At her Chutzpah! storytelling night Williams will be joined by the likes of actor Stephen Aberle, novelist and creative-writing teacher Glenda Zenoff, retired counsellor and educator Eleanor Lipov, and standup comic Helen Schneiderman.
"It's all Jewish storytellers," she notes, "and some people are entertainers by profession, or novelists, and some people are just storytellers through The Flame or have taken my classes over the years.
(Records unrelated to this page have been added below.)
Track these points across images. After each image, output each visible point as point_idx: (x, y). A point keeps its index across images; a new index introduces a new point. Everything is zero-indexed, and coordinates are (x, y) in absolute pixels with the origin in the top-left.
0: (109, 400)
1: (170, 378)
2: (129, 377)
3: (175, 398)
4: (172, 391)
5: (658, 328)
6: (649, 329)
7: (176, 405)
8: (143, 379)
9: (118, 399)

But everybody's scared before they go on stage, and then when they finish they just feel so great and realize that they've been heard, and that they have value and connection."
Budding storytellers thinking about taking the plunge might want to consider the workshop Williams also has lined up as part of the festival.
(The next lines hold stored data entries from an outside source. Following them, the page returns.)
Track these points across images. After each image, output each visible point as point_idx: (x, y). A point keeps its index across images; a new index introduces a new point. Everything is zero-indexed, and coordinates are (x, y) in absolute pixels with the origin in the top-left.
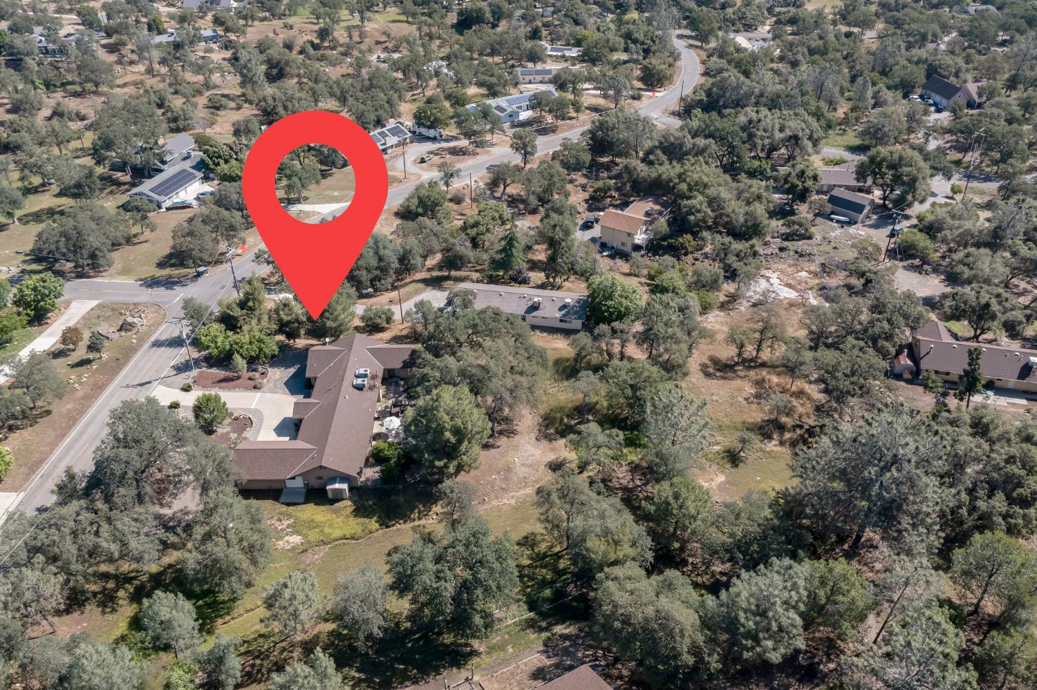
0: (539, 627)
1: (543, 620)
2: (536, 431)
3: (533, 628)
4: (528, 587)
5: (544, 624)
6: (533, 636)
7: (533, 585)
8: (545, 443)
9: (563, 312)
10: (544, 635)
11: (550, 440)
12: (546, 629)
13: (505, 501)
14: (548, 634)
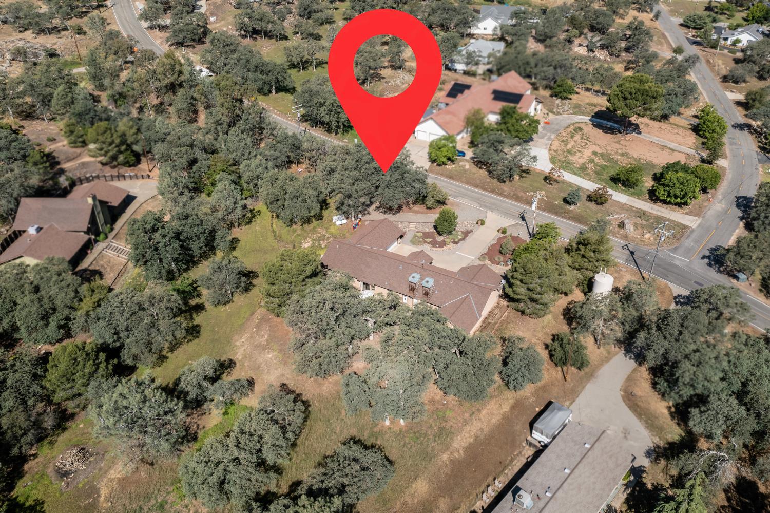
13: (243, 340)
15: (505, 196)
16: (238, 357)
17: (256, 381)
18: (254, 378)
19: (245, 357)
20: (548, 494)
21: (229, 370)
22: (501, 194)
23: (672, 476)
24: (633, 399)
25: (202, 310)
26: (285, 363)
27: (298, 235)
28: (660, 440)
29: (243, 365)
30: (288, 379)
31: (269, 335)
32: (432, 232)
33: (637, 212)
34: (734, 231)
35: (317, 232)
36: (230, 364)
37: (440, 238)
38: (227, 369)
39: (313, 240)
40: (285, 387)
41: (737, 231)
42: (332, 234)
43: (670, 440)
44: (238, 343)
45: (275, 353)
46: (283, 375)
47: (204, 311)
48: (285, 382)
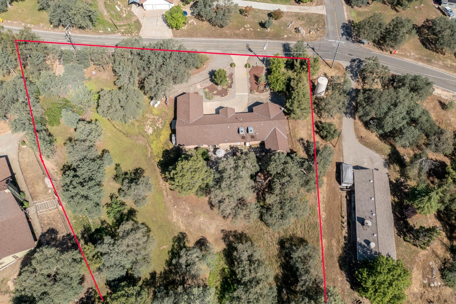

"There's room for people of all levels," she promises, "from those who are brand new and terrified of telling stories right up to people who are working on their one-person show and just want to find some new inspiration or ideas. It isn't for kids—you have to be 19-and-up—but it'll be a range of ages and life experiences and physical and mental abilities. It's for everybody."
Williams's goal of inclusivity in storytelling is mirrored in the project she's currently working on with Zee Zee Theatre called Virtual Humanity, in which she's helping 20 Indigiqueer and two-spirited people create and share their stories. The main misconception that she attempts to address in her stories is the one of "perfection".
"I make a living with Mom's the Word," she says, "telling stories about what a bad wife, what a bad friend, what a bad mother I am. I've been doing this for 28 years, and it's in 19 countries and 14 languages, so obviously it's hitting some chords. People just want to know they're not alone, so that's what I like—I like to let the audience off the hook. To let them know that we all do stupid things and we're all making mistakes all the time, and it's better to laugh at it or to share it, so it doesn't turn into like a stone in your heart."
As part of the 2021 Chutzpah! Festival, Deborah Williams will lead a storytelling workshop at the Jewish Community Centre on November 7, and will host The Flame—Home at Chutzpah! at the Norman and Annette Rothstein Theatre on November 17.